No limite da “Bota”, podemos ver, pelo menos, três abrigos de madeira onde os guardas fronteiriços russos têm o costume de se sentarem a observar o que se passa. Sabem que há cidadãos da União Europeia que não conseguem resistir à tentação de se fotografarem em território russo. Os guardas fronteiriços e os habitantes locais dizem que a “lei de Murphy” também se aplica à “Bota de Saatse”: se um carro tem de se avariar, é justamente ali que avaria.

“Há muitas avarias de automóveis por aqui e até mesmo acidentes”, explica Oimar. “Por vezes, por uma razão especial: alguns jovens sabem que nesta estrada russa não se aplicam as leis estónias e que nem a nossa polícia nem os nossos guardas fronteiriços têm qualquer autoridade ali.
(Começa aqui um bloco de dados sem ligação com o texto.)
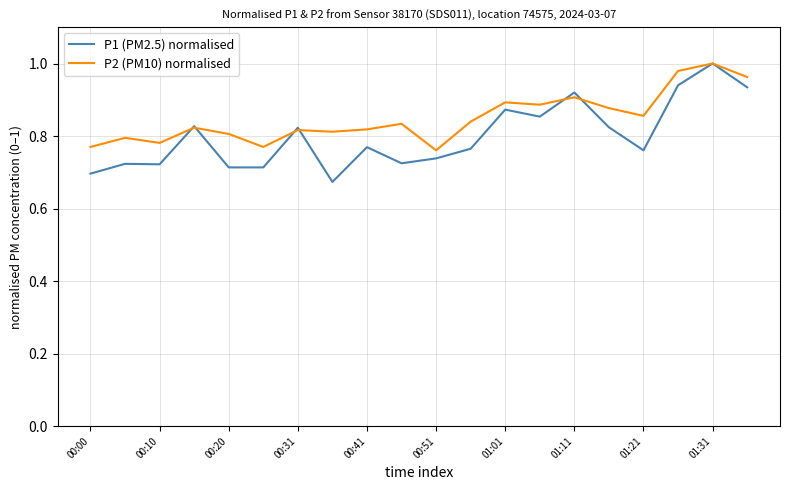

Which series has the largest range (max minus min)?

P1 (PM2.5) normalised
E os guardas russos não controlam a velocidade. Se um carro para por causa de um problema técnico, os guardas fronteiriços russos controlam primeiro o veículo. Se se trata de uma paragem por falta de combustível, autorizam os guardas fronteiriços estónios a trazerem a gasolina ou a rebocarem o automóvel até à Estónia.”

Há dois problemas técnicos ligados a esta “Bota”: o primeiro, tem a ver com o facto de ser atravessada por uma linha de alta tensão; o segundo, a manutenção da estrada. [[Se a linha de alta tensão se parte, é preciso pedir autorização à Rússia para a reparar]] e o conserto é feito sob a vigilância de guardas fronteiriços russos e estónios.

Para os habitantes de Sesniki, o facto de este território passar a pertencer à Estónia é um alívio. Vello Kikamägi, que atravessa a “Bota” todos os dias, diz que isso vai fazer subir o moral das pessoas: “Atualmente, tenho de atravessar o território de outro país… E isso já dura há muito tempo. E também espero que, finalmente, a estrada seja alcatroada porque já há muito tempo que suportamos esta situação.”